When I see "outsider art" in that context, I wonder if they're really talking about comic books, or anime. I doubt that most of today's undergraduates are into quilts. Knitting on the other hand...


Knitting remains disturbingly popular.

I don't think they're necessarily thinking about comics or anime, but that they are working with an idea of art that is basically contemporary, or at least 20th century. Which, you know, art history intro courses aren't going to be the best place to use to explore.

And, oh - thanks, eva.


I'm not going to second-guess someone else's syllabus, especially in another discipline, but I don't see the point of extensive inclusion of cinema in intro-to-art-history/visual culture classes. Film as an art (or television as a communication form for that matter) really does demand a different vocabulary. There are times when it's totally legitimate to approach film from an art-historical vantage (avant-garde filmmaking by plastic artists, mise-en-scene tied to modernist architecture and applied arts), but sometimes when people who are interested in the plastic arts talk about cinema, the specifics of form (editing, sound, camerawork) get thrown out the window, and you're left with an overemphasis on mise-en-scene, framing and theme.

Am I being unfair?

I realize that this is tangential to your main point, which I agree with. I like your observation about the twentieth-century (at least post modernity) assumptions of "visual culture" studies.


I don't think you're being unfair at all. While I'm sure there are some people who can make it work, I think you're absolutely right that dragging film into an art history class brings questions of apples and oranges. Most times, it probably would not be done well, or with a sense of film as a distinct medium.

mise-en-scene tied to modernist architecture

As you probably know, there's someone where you went to grad school who makes a specialty of this topic, and does it quite well.


As you probably know, there's someone where you went to grad school who makes a specialty of this topic, and does it quite well.

Indeed - I really should read Dietrich Neumann's work. I've also noticed that the Film-Architecture bug has caught on Harvard Film Archive, too, probably for Giuliana Bruno's courses.


"And yet; while I'm sure some students do clamor for newer media and outsider art, it doesn't seem to me that the typical Art History 101 course is really the place for those concerns."

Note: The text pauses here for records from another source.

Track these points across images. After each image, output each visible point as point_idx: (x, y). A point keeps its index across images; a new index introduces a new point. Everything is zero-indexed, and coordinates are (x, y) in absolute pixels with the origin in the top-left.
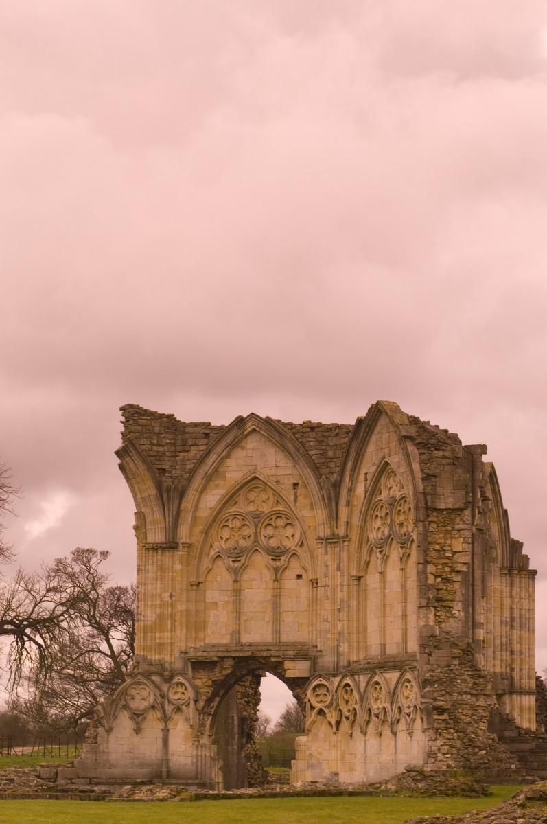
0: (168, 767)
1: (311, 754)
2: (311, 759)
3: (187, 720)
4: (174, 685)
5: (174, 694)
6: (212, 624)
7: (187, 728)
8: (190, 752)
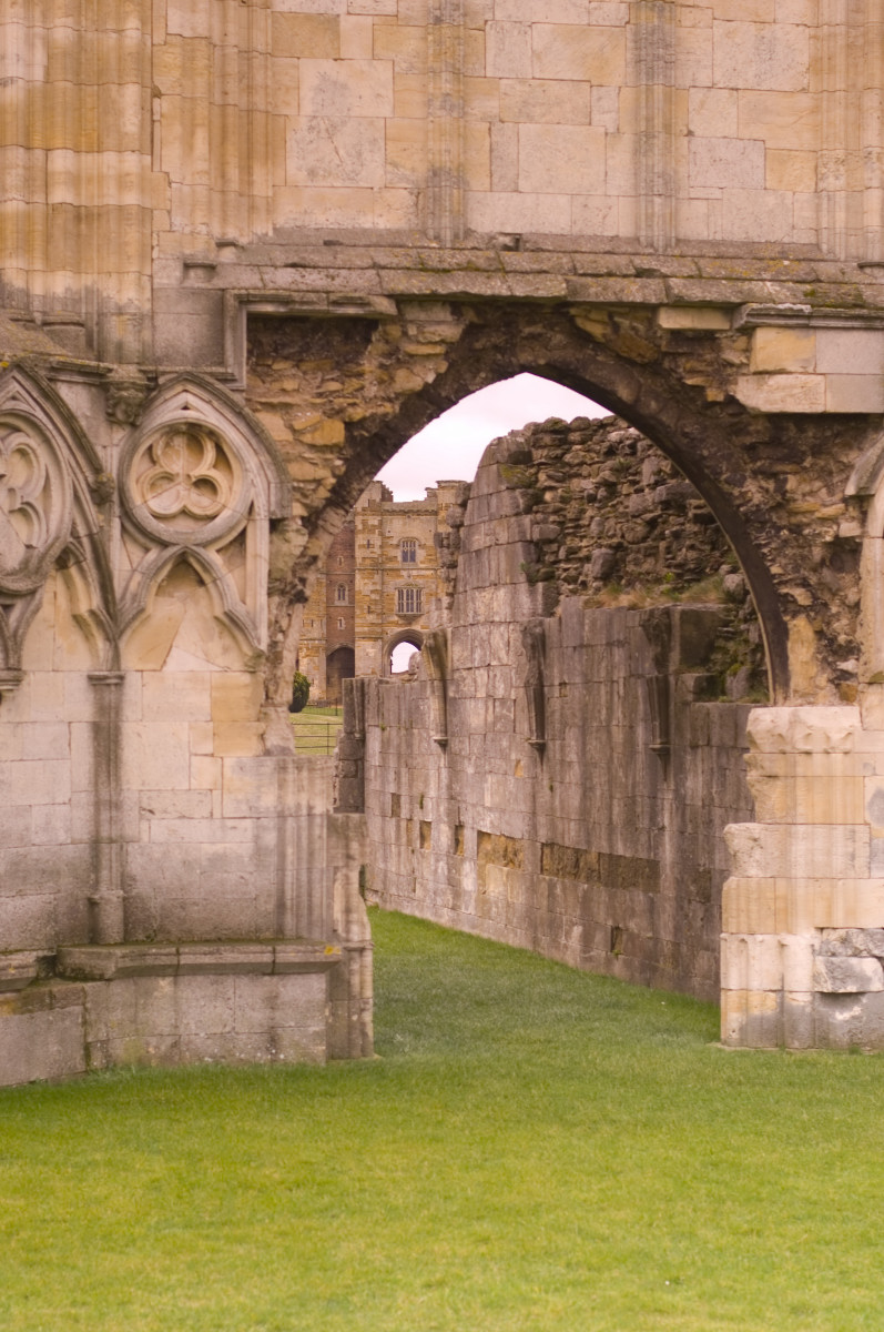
4: (157, 436)
5: (153, 485)
6: (311, 128)
7: (226, 670)
8: (240, 797)
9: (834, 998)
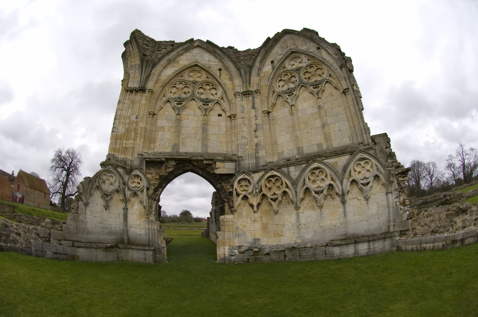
0: (128, 236)
1: (237, 227)
2: (237, 230)
3: (141, 202)
4: (133, 176)
5: (132, 183)
6: (160, 140)
7: (141, 208)
8: (143, 226)
9: (232, 255)
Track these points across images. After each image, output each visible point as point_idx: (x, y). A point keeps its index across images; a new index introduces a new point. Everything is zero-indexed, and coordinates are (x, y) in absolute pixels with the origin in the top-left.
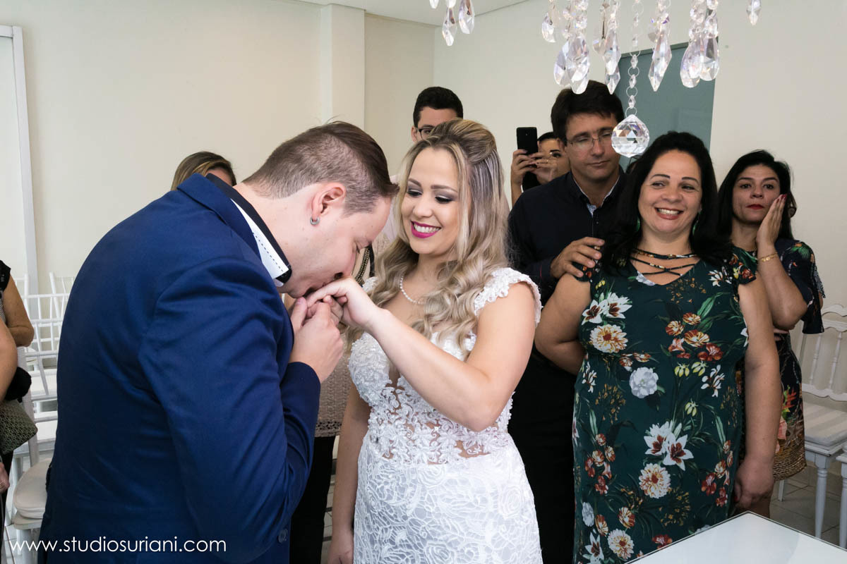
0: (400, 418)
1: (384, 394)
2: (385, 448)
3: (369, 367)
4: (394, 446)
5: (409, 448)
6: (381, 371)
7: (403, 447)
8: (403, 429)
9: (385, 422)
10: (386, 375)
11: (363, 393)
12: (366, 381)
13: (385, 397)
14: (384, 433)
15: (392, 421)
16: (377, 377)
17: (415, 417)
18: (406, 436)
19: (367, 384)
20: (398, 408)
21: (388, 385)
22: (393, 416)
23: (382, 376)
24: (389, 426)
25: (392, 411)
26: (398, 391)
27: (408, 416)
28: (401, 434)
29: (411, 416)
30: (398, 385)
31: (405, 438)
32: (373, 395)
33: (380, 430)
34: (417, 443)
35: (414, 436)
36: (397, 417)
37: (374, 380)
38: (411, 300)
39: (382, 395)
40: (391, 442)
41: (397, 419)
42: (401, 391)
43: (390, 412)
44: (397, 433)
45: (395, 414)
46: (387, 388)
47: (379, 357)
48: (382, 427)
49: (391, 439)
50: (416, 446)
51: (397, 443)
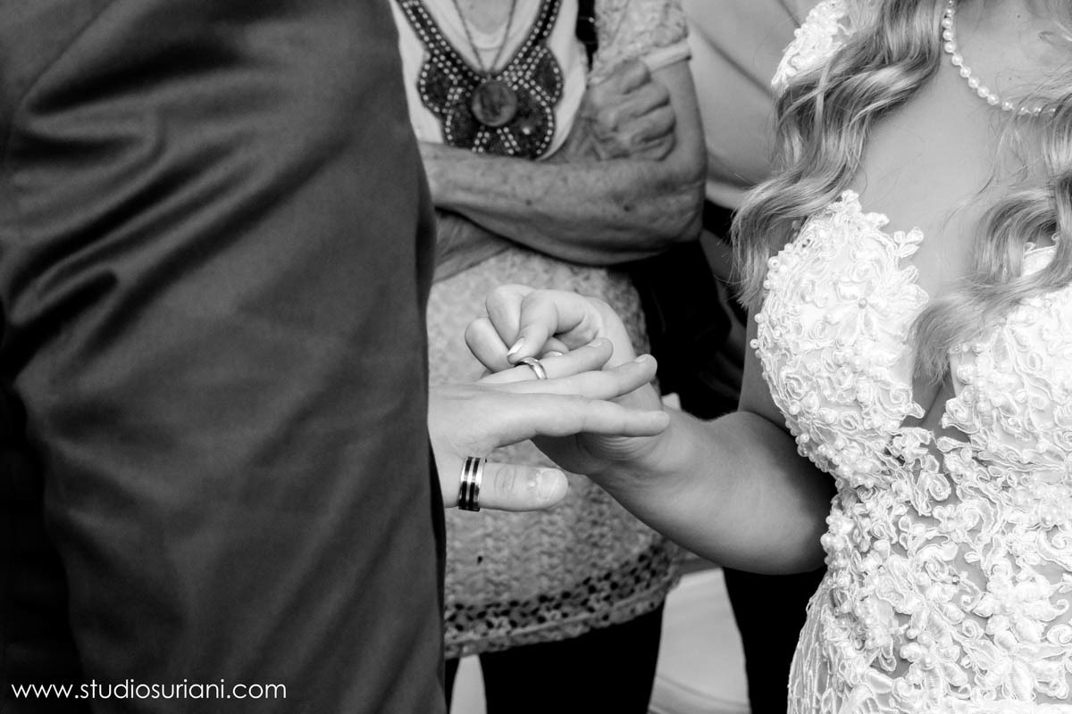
0: (942, 538)
1: (894, 452)
2: (880, 636)
3: (840, 355)
4: (912, 633)
5: (967, 645)
6: (886, 374)
7: (946, 641)
8: (944, 576)
9: (882, 545)
10: (901, 385)
11: (812, 445)
12: (825, 402)
13: (901, 460)
14: (875, 583)
15: (911, 546)
16: (868, 393)
17: (1003, 540)
18: (955, 600)
19: (831, 415)
20: (944, 503)
21: (909, 421)
22: (920, 529)
23: (885, 388)
24: (896, 561)
25: (923, 509)
26: (946, 443)
27: (973, 531)
28: (935, 592)
29: (985, 536)
30: (945, 422)
31: (952, 608)
32: (854, 452)
33: (862, 576)
34: (999, 627)
35: (985, 605)
36: (934, 533)
37: (858, 404)
38: (993, 99)
39: (887, 453)
40: (902, 617)
41: (928, 542)
42: (954, 443)
43: (913, 511)
44: (922, 589)
45: (930, 520)
46: (906, 430)
47: (874, 318)
48: (870, 563)
49: (901, 609)
50: (990, 637)
51: (923, 623)
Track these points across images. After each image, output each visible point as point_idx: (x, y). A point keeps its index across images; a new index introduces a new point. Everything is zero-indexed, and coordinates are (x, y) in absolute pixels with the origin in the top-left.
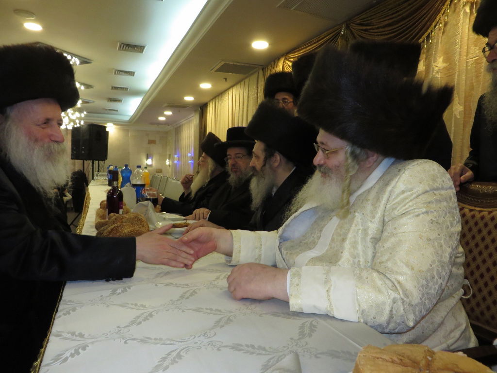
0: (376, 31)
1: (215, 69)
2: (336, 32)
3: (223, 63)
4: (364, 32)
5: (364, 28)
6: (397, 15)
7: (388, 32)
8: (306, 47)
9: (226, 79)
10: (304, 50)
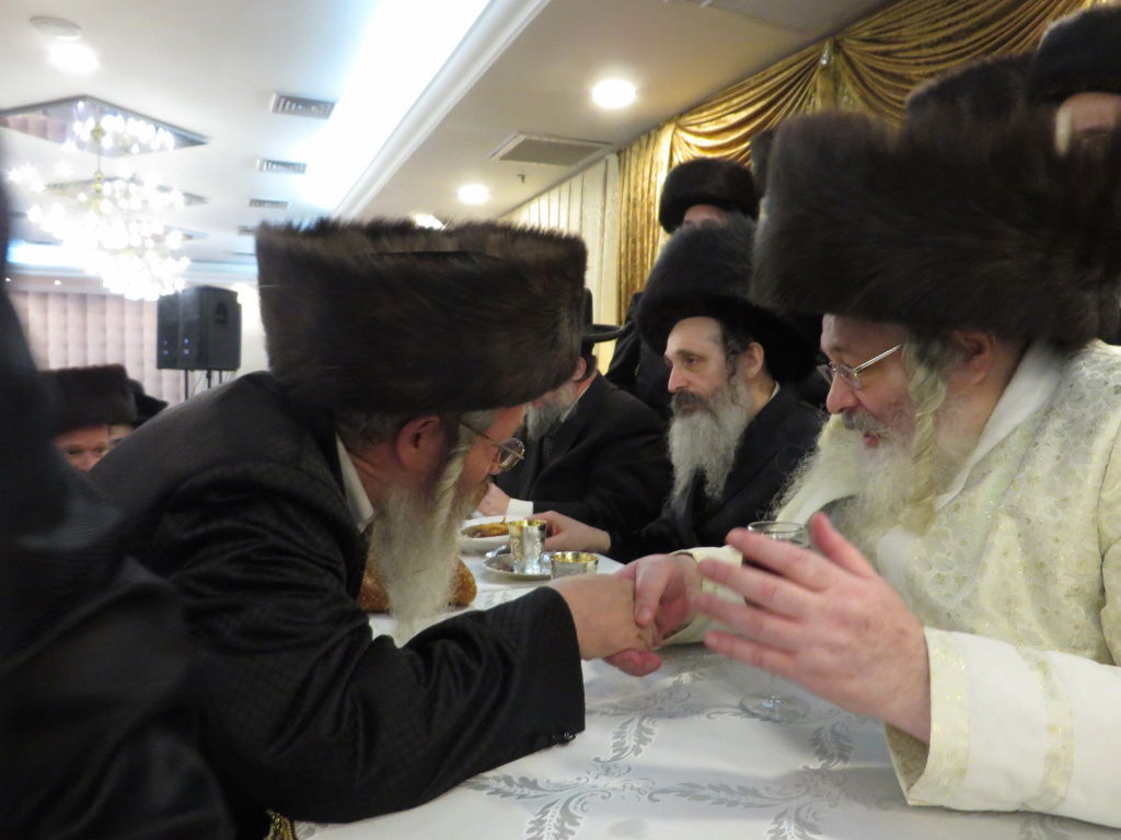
0: (915, 54)
1: (501, 153)
2: (808, 60)
3: (522, 138)
4: (881, 58)
5: (882, 48)
6: (968, 13)
7: (947, 56)
8: (731, 99)
9: (523, 177)
10: (724, 106)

I agree and I disagree. By its very nature, Survey is broad reaching, all-encompassing, over-whelming shit. It wouldn't be called survey if it cherry-picked some high points and moved on. With that said I don't think that I'm 100% on board with film being included in Survey courses, at least straight up Intro. to Western Art I & II. Perhaps a mentioning of the media as a form of expression during periods x, y, and z wouldn't be too bad, but actually covering the material might be a bit too much. If students are so interested in film or "outsider art" etc, then they should a) take a contemporary to modern survey course (most institutions offer them at the 2000(200) or 3000(300) level, or b) they should just take a film or modern course. Plain and simple. Art History will appeal to those who are actually interested in a discipline design to facilitate and understanding of the visual image and its contextual home in history. For those that are not intrigued or interested in sucha media...they can find another way to fulfill their arts distribution requirement. It is not the job of an Intro class to pander to students modern cyber/gaming/anime hobbies, it is the job of Intro to cover the widely held canon to art movements and periods from Prehistoric to Contemporary.